[WORK TASK] Find the line containing "Ngược lại, nếu". Retype it and every line after it through the end of the entries, exactly as written, with nothing added.

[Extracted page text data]
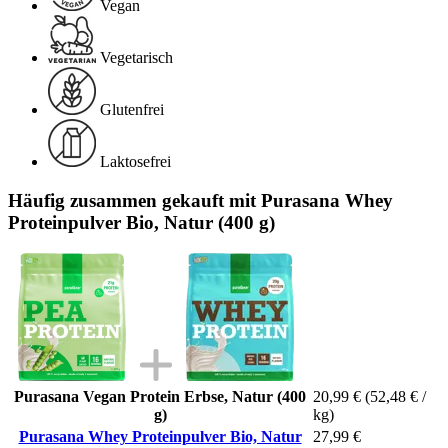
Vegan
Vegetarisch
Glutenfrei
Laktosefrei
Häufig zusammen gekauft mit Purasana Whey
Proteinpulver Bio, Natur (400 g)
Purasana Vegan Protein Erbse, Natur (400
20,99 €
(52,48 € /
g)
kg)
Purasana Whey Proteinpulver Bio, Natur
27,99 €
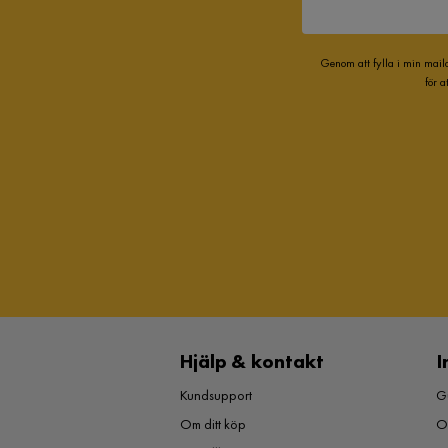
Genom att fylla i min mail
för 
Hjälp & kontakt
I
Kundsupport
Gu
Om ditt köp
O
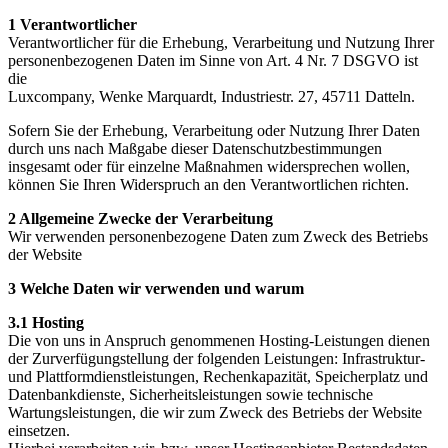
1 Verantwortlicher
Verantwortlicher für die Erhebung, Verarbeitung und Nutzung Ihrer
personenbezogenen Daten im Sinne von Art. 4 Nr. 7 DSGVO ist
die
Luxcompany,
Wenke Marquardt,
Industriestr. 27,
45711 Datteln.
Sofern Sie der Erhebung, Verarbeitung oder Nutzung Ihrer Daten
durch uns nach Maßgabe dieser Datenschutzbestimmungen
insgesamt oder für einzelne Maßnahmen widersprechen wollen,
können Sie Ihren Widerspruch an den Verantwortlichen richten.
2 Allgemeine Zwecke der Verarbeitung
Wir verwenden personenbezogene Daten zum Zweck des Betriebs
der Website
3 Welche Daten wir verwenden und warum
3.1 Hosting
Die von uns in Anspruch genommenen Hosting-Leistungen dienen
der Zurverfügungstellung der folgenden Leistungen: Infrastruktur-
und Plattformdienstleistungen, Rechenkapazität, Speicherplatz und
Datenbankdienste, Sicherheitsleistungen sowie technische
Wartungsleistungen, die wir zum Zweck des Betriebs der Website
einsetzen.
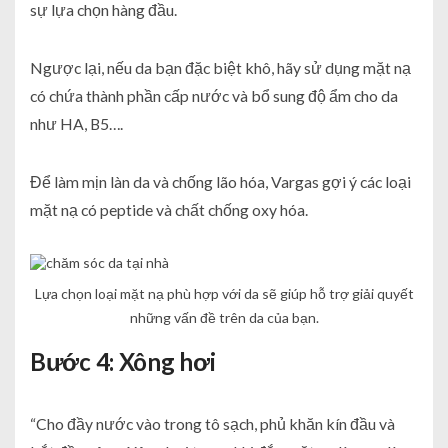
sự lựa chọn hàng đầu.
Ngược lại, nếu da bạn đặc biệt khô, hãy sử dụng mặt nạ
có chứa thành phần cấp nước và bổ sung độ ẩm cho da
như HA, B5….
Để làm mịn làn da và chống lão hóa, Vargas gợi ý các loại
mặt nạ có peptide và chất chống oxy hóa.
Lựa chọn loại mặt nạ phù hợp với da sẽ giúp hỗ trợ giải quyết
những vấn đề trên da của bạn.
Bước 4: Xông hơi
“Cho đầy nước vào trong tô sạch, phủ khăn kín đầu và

[PROBLEM SOLUTION]
Ngược lại, nếu da bạn đặc biệt khô, hãy sử dụng mặt nạ
có chứa thành phần cấp nước và bổ sung độ ẩm cho da
như HA, B5….
Để làm mịn làn da và chống lão hóa, Vargas gợi ý các loại
mặt nạ có peptide và chất chống oxy hóa.
Lựa chọn loại mặt nạ phù hợp với da sẽ giúp hỗ trợ giải quyết
những vấn đề trên da của bạn.
Bước 4: Xông hơi
“Cho đầy nước vào trong tô sạch, phủ khăn kín đầu và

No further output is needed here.